Of course. These are all routine <2 hr flights as well, without exposure to any particular weather extremes. They stay airborne well enough, under normal conditions. It's when there's a quirky mishap things can quickly escalate beyond control, and take a "dive" for the worse as it were...
Nah, the door blowing off the airplane was world news. The 2 Boeing crashes a handful of years ago were world news. It's a massive American company. The writing has been on the wall for a while.
There was a documentary about Boeing that was very detailed and it was largely ignored. Oliver's platform helped get the problem the attention it deserved.
The truly rich shareholder billionaires that could affect the price, not the measly millionaires, have their own chartered personal business jets. 20 mil can get you a starter jet that runs well, say 1m/year for pilot, copilot, and crew to be on call 24/7. Fuel expenses and runway time, all in all its cheap for them. The ones that want a brand new jet are spending a 60-100mm.
No billionaire cares more about their non-existant demon tube travel than the profits. If they're selling or shorting Boeing shares, it's because of the public outrage, not their own fear of personal safety.

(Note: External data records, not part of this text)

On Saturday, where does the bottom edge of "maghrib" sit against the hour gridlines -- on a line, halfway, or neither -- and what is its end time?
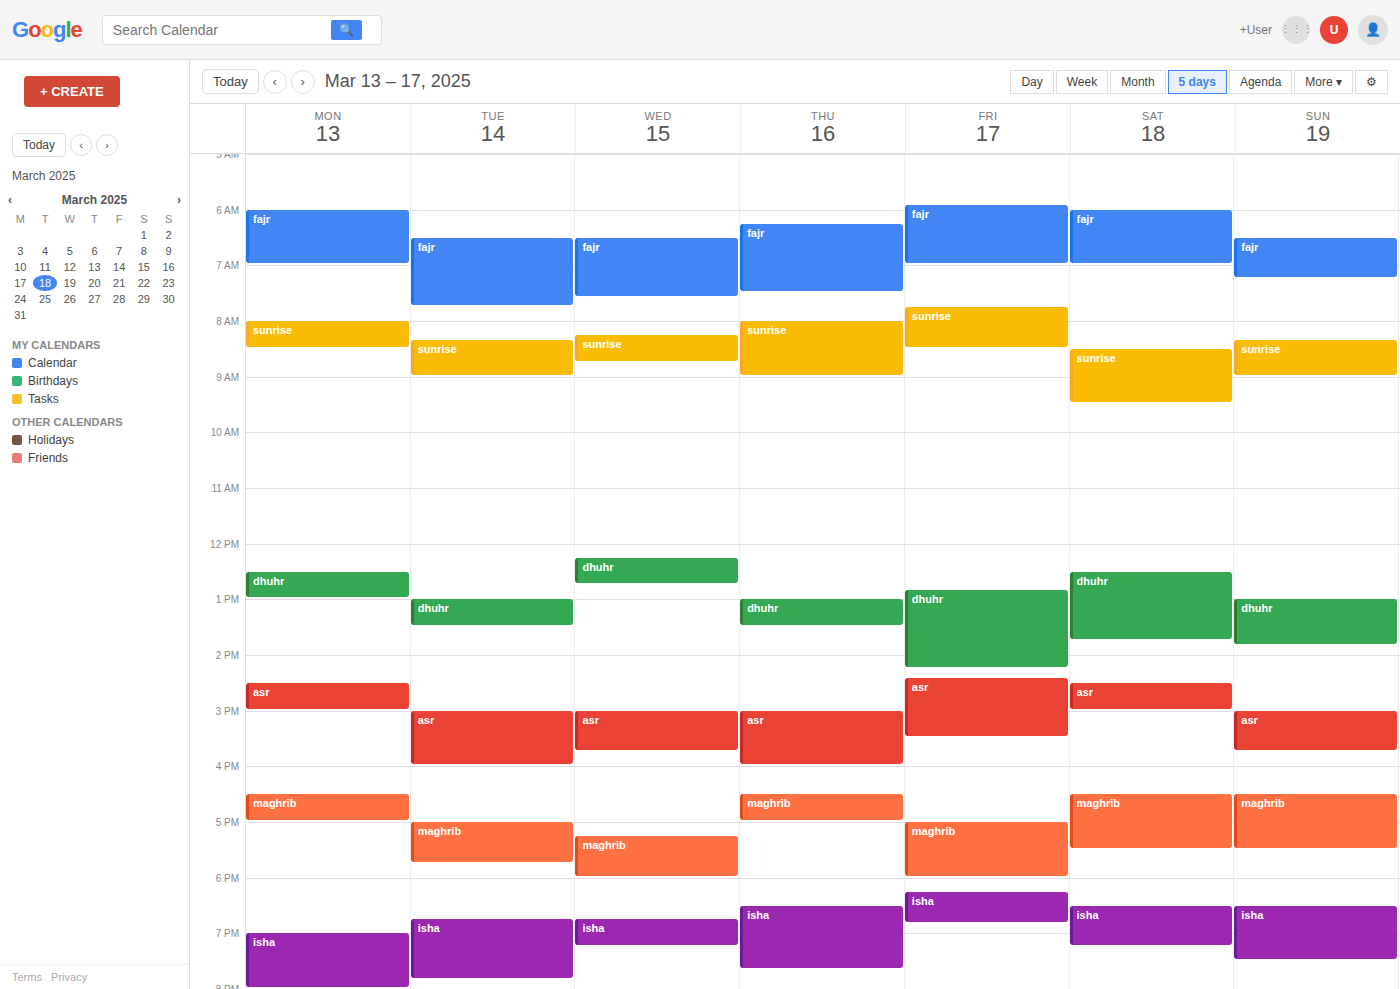
5:30 PM -- halfway between the 5 PM and 6 PM lines.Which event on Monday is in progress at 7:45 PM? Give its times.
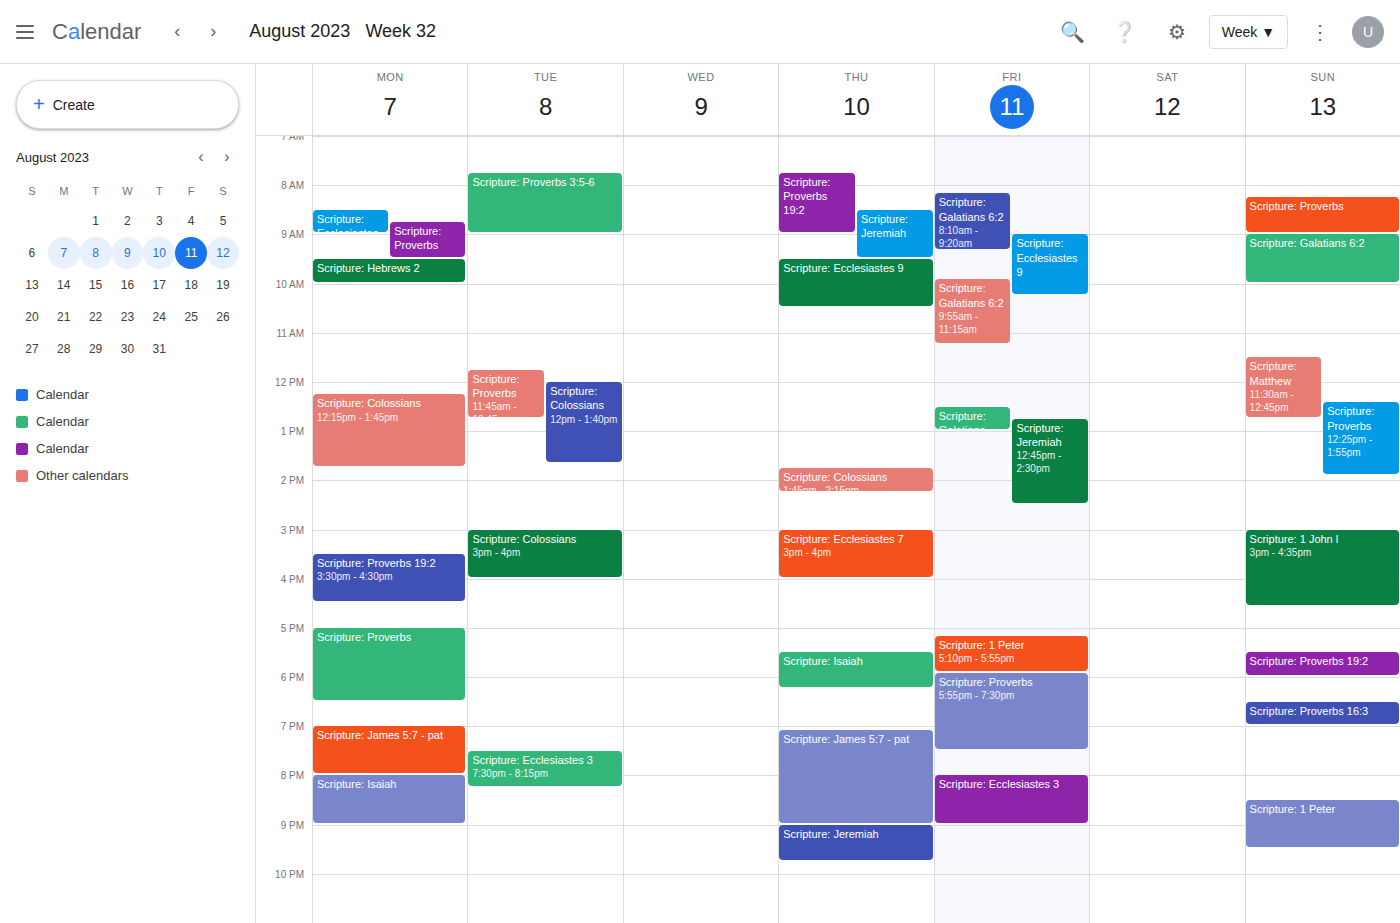
"Scripture: James 5:7 - pat", 7:00 PM to 8:00 PMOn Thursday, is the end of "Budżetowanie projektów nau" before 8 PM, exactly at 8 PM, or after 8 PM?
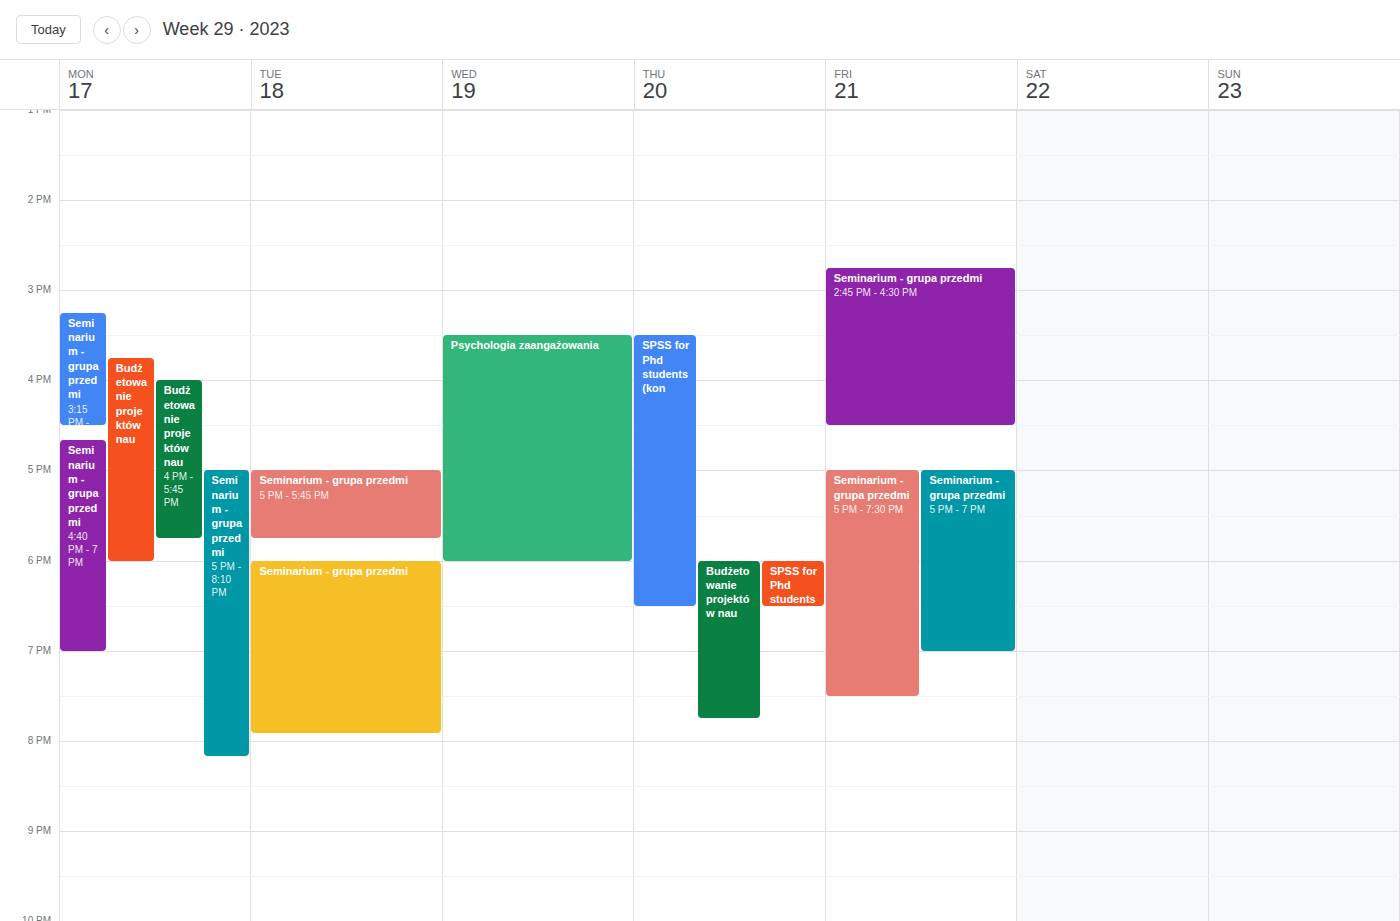
7:45 PM -- before 8 PM, 15 minutes above the 8 PM line.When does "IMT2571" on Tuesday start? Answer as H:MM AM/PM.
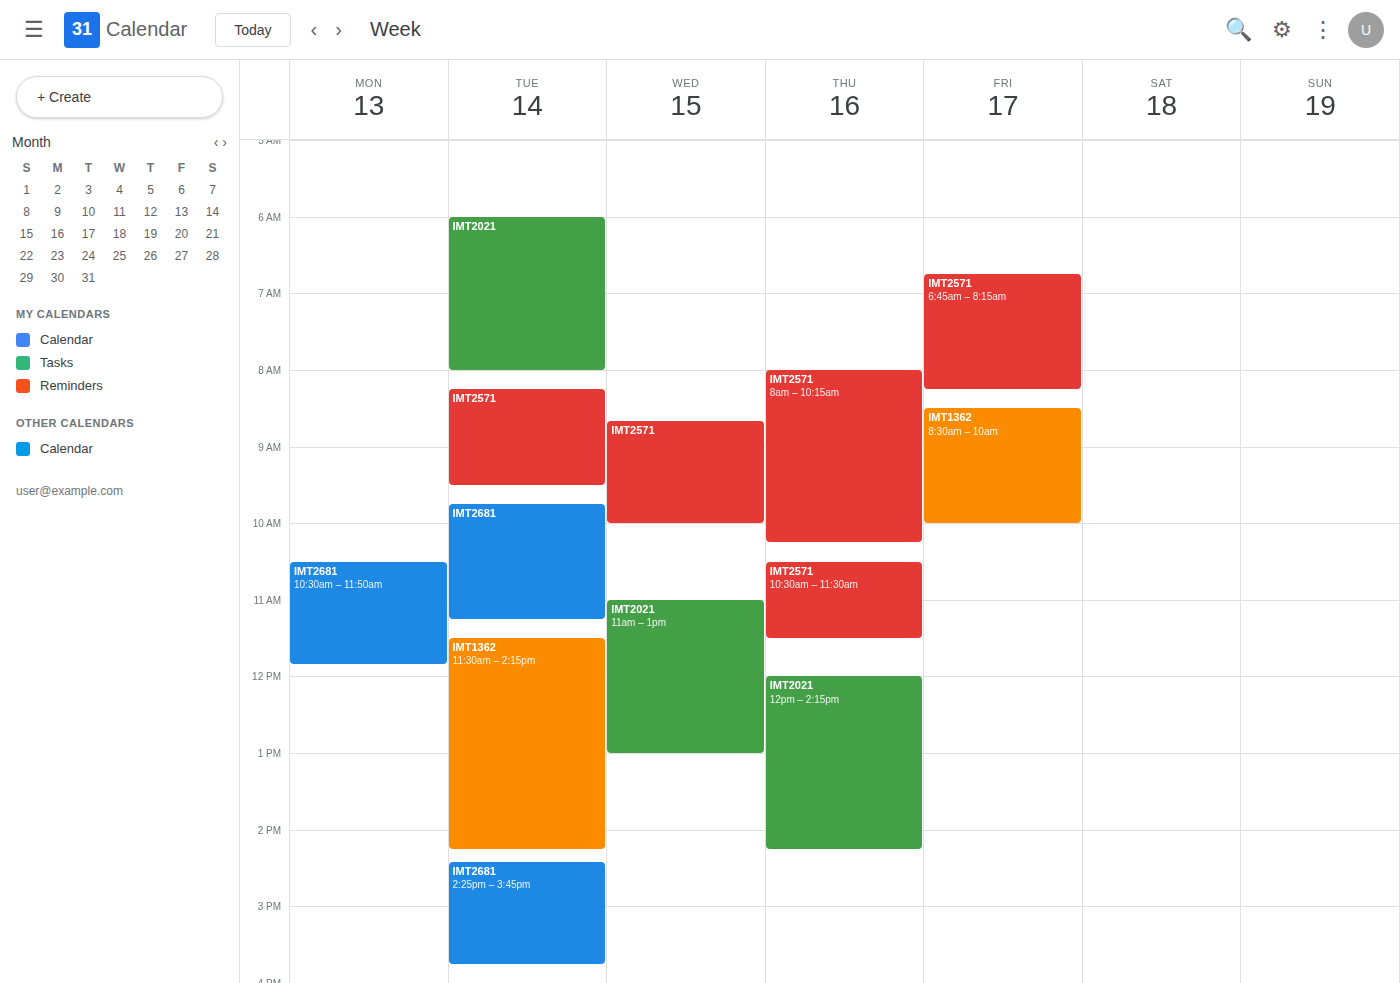
8:15 AMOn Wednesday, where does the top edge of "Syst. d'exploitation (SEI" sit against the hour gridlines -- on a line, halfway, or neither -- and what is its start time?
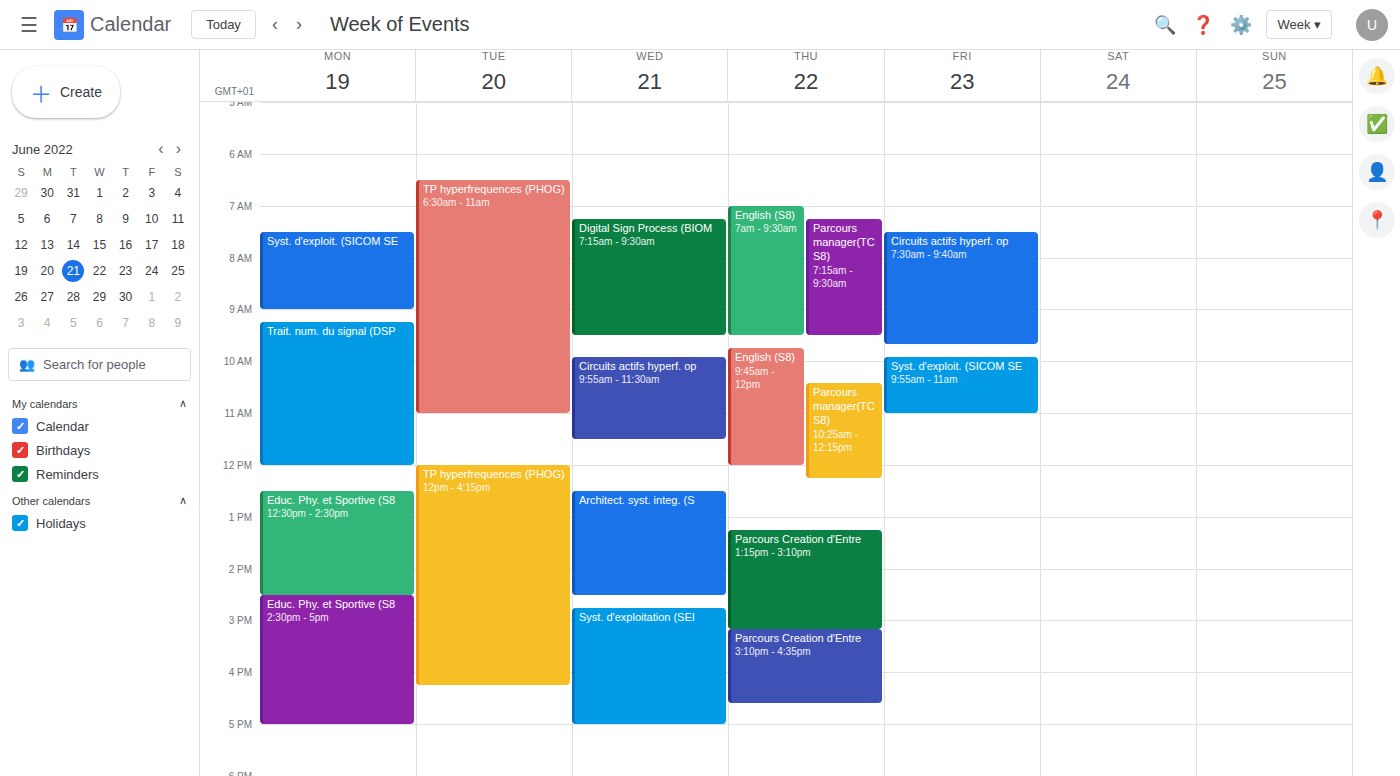
14:45 -- neither: three quarters of the way from the 14:00 line to the 15:00 line.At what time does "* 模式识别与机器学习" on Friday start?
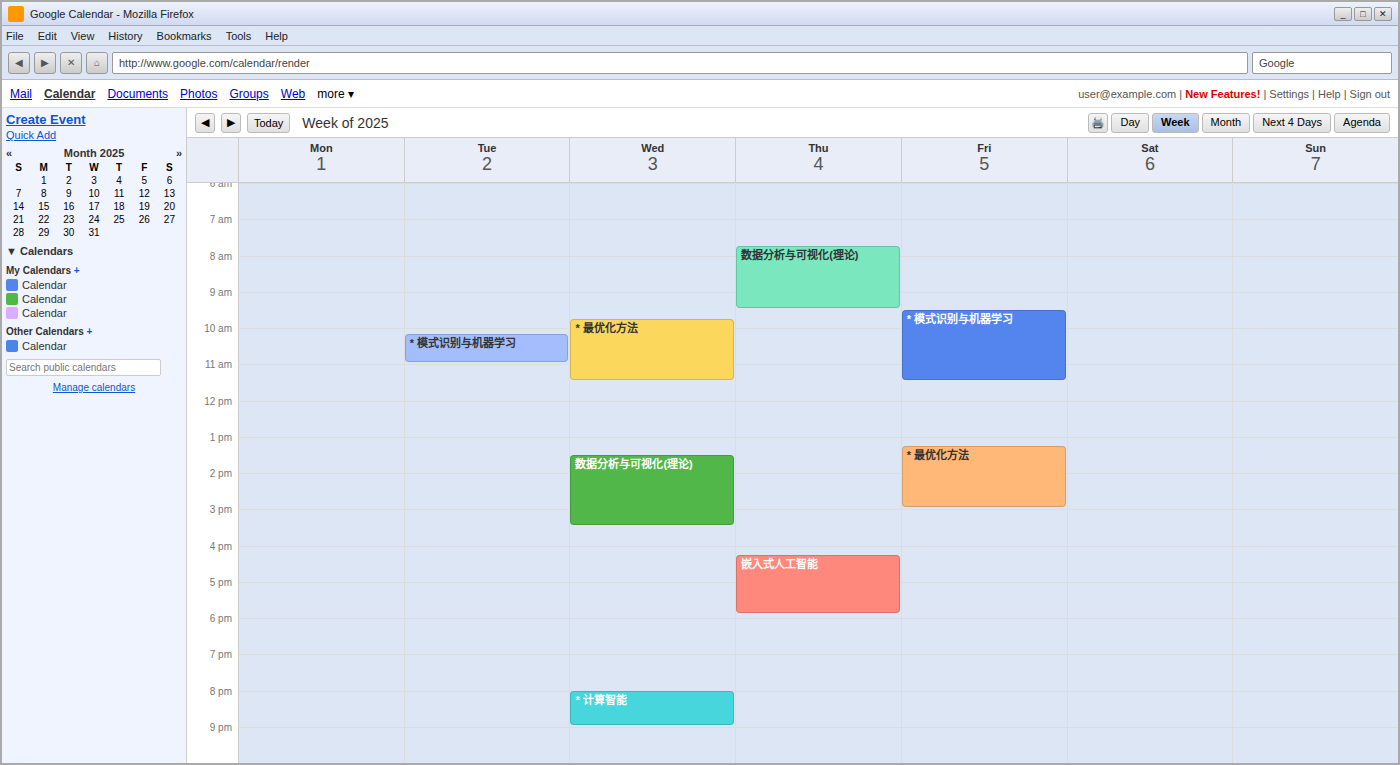
9:30 AMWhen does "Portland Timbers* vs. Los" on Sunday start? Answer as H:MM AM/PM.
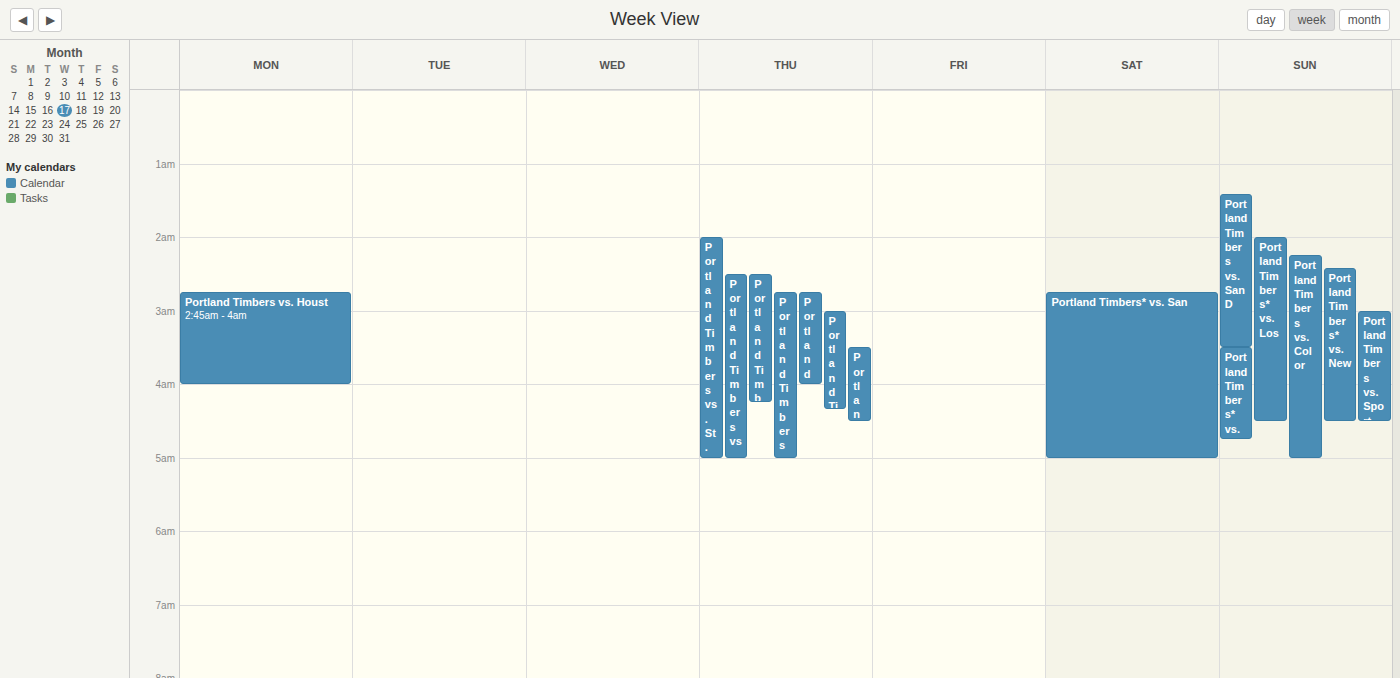
2:00 AMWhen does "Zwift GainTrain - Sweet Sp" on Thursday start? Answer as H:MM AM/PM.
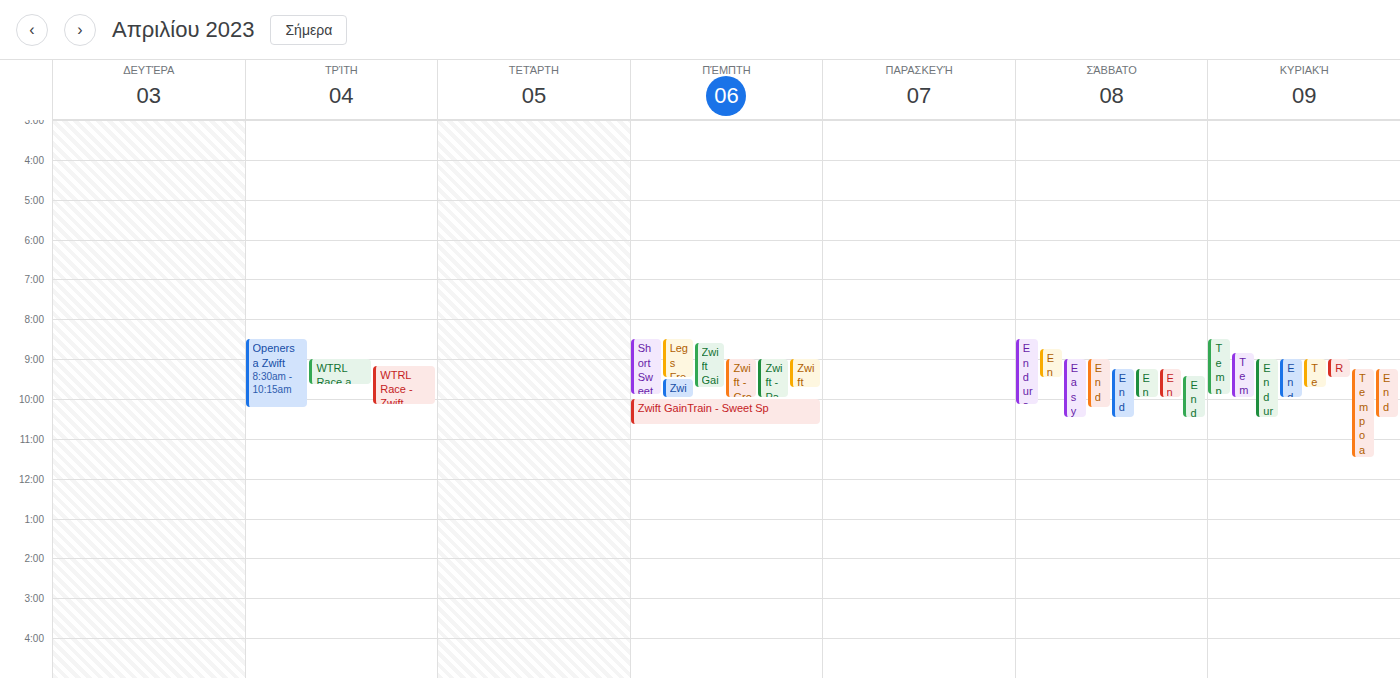
10:00 AM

I suspect the explosive decompression caused by one of the doors flying off a plane mid-air might have been more directly responsible than the rapidly downsizing streaming service comedy show that decided to make a few jokes about it.
The only reason they're pretending to give a shit is because the stock prices are dropping. The whole time I guess we'll just ignore the whistleblower that just got "Epsteined" right in the middle of depositions about these self same quality issues. Maybe they'll even try to blame the dead guy since he was a quality manager, can't get any more convenient than that.